Writer-director Robert Eggers’s “The Witch” (or maybe “The VVitch,” and presumably read with an Eastern-European accent) is subtitled “A New-England Folktale.” As has been pointed out by people far more qualified than me, it’s not a folktale at all. No, “The Witch” is a movie, which may seem obvious, but it bears repeating. Because movies are primarily a visual art form, and “The Witch” is a movie about seeing, or rather, it is a movie about perception.
Which is not to say that “The Witch” is interested in telling us things happened one way, then pulling a “Fight Club” on us. Not at all. The film is quite comfortable in its Puritan context. So while its seemingly ambiguous symbology is equally comfortable being interpreted from a modern standpoint–hence feminist readings of the film, Freudian and/or Jungian readings, religious readings, et al, et al–we need to remember that the symbols are quite real for the characters on screen. Regardless of how you interpret it, one thing is clear: When it comes to “The Witch,” what you see is what you get. The question is simply what you see.

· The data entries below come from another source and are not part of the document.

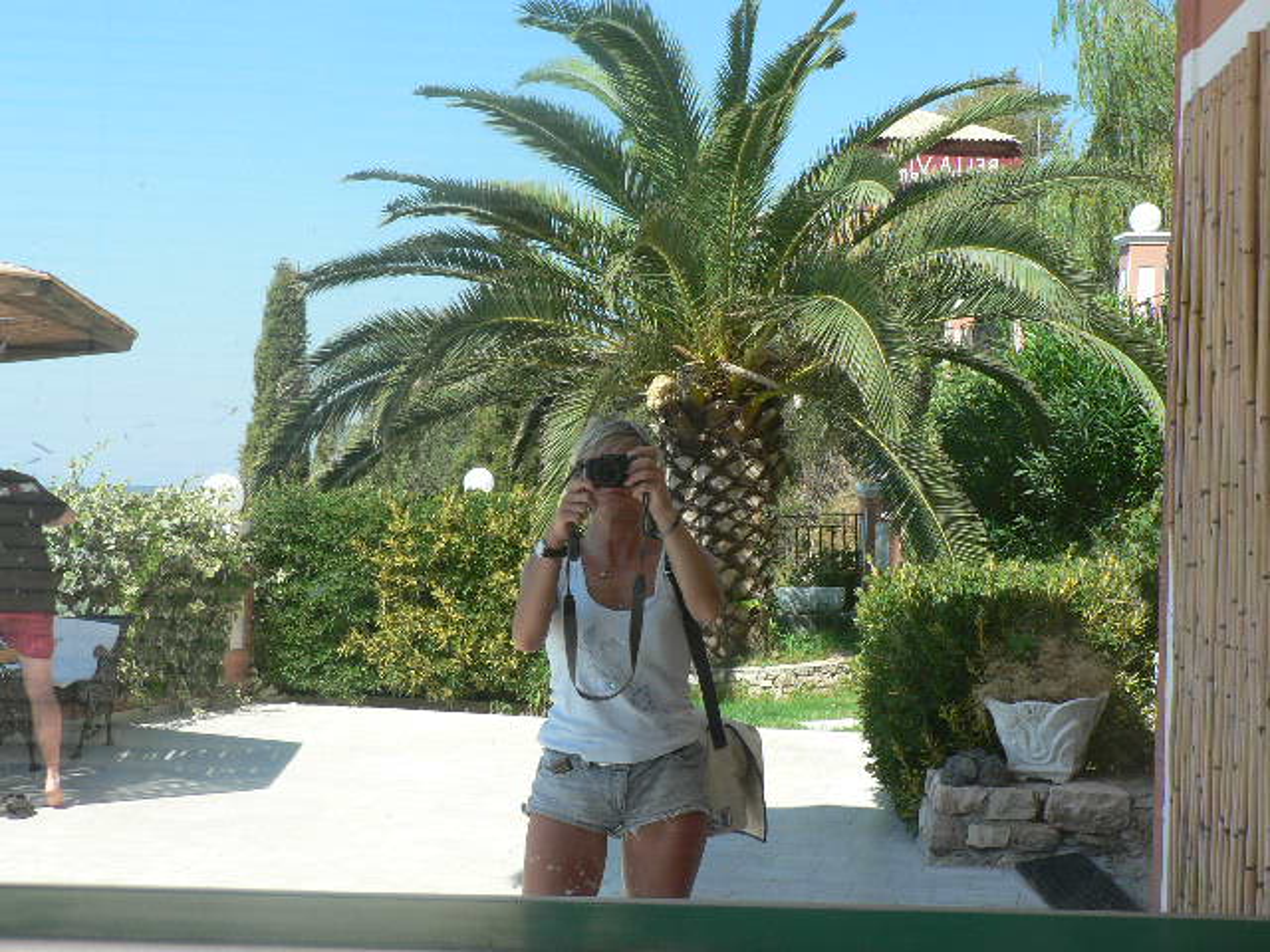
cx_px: 635
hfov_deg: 37.5
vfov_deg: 28.6
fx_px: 1871
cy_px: 476
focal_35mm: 51
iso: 80
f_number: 4
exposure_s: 1/160
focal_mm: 8.4
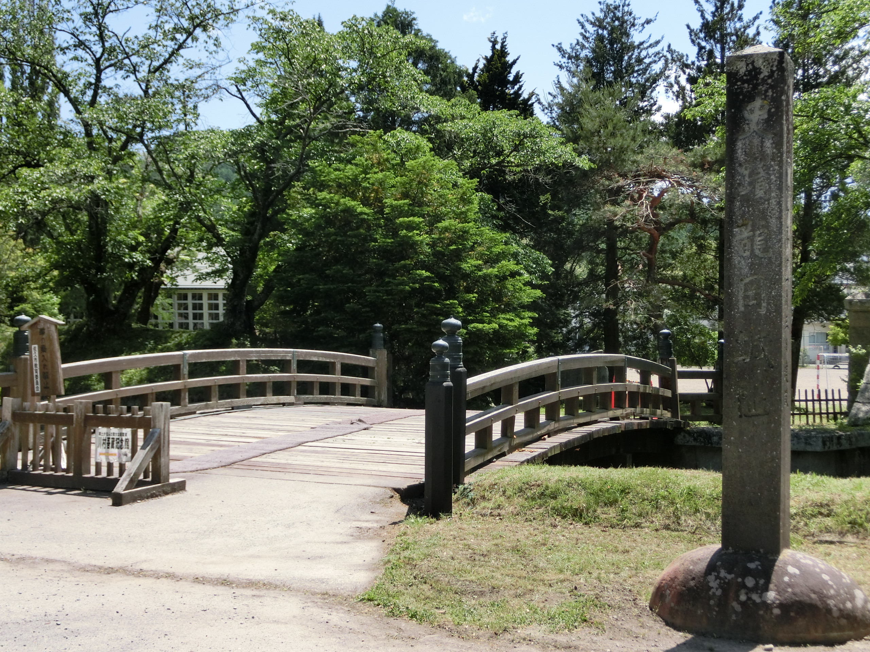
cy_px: 326
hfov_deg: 40.4
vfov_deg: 30.9
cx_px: 435
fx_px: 1181
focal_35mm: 47
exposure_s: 1/500
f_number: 4.2
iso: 80
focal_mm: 8.29
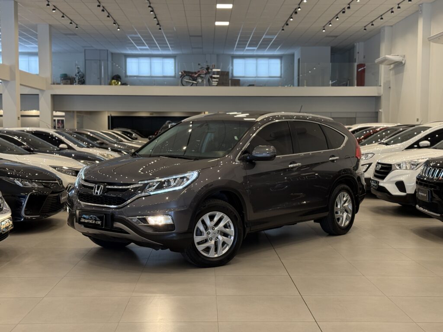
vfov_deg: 30.3
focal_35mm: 48
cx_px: 222
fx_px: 614
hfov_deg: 39.7
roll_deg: -0.1
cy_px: 166
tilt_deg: -2.9
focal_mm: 6.76
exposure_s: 1/60
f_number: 1.78
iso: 160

The initial issue that sets the movie into motion is a difference of perception–a difference in interpretation, specifically of the Christian bible. William (Ralph Ineson) and his family leave the plantation–the New World settlement, in modern parlance–over a difference in interpretation of “Christ’s true gospel.” They leave in one of the film’s most interesting sequences: from the point of view of the family’s wagon, the camera’s eye tracks backwards, the citizens of the plantation staring back at it, until the doors quietly close on the camera. One world has been removed from our vision, and we will never see it again. Outside, on the edge of the woods, the exiled family gazes reverently into a patch of blue sky. Likewise, it is the only blue sky we will ever see in the film. The rest of the film will be framed with gray skies and dark woods.
Light and darkness become quickly important in any film about perception, and “The Witch” is no different. Of course, it’s a no brainer to shoot a horror film in the dark, but “The Witch” has obviously taken this tactic to another level (as if it would bother with anything that fits a conventional horror film). The film almost exclusively uses period candles to light its shots (the cinematography was by Jarin Blaschke), adding an air of authenticity while forcing us to experience the world of “The Witch” through the same perspective as the settlers onscreen. At least until we leave the darkness of the theater and begin to see the film with new, modern eyes.
What we see and what we fail to see continue to be important throughout the film. The baby Samuel is lost in an act of seeing and not seeing–a game of peekaboo that goes horribly south when Thomasin (Ana Taylor-Joy) is not looking. Later, when William witnesses the death of his son Caleb (Harvey Scrimshaw), and accuses Thomasin of witchcraft, he uses visuals as his proof. “What did I but see in my house?” he demands.
Thomasin counters, laying blame on the twins. When William confronts them, and realizes they are not as catatonic as they appear, Thomasin hisses, “Do you see now?”
But visuals are only as important as what you can actually perceive–like the baby that goes missing when our eyes are covered. After the film’s climax, when Thomasin meets the human form of Black Phillip, we see him only in suggestion; his face is entirely cut off by the camera, and his costume, hinting at wealth and nobility, melts into the blackness of the room.
The witch herself is a visual creature, appearing as extremes: a hoary hag in some scenes, a comely maiden, all full lips and long legs, in others. It is interesting to note that the latter form appears to a boy on the brink of adolescence, suggesting the witch knows something about the way we perceive, or would like to perceive, the world. Later in the film, an entity that appears as a hungry raven to the audience appears as a needy baby to a grieving mother. Much like our interpretations of the film, “The Witch” lets us to see what we want to see–or what we think we want to see–and allows us to draw our own conclusions.
Although the film toys with the way we perceive, it is ultimately a Puritan tale of absolutes. “It is God alone, not man, who knows who is a son of Abraham and who is not,” William tells his son on their foray into the woods. It is reality alone that knows what is reality and what it is not. From our limited perspective, true horror begins when what we perceive to be true breaks down, when the limited lights by which we think we see our reality are snuffed out, and all that remains for us is darkness.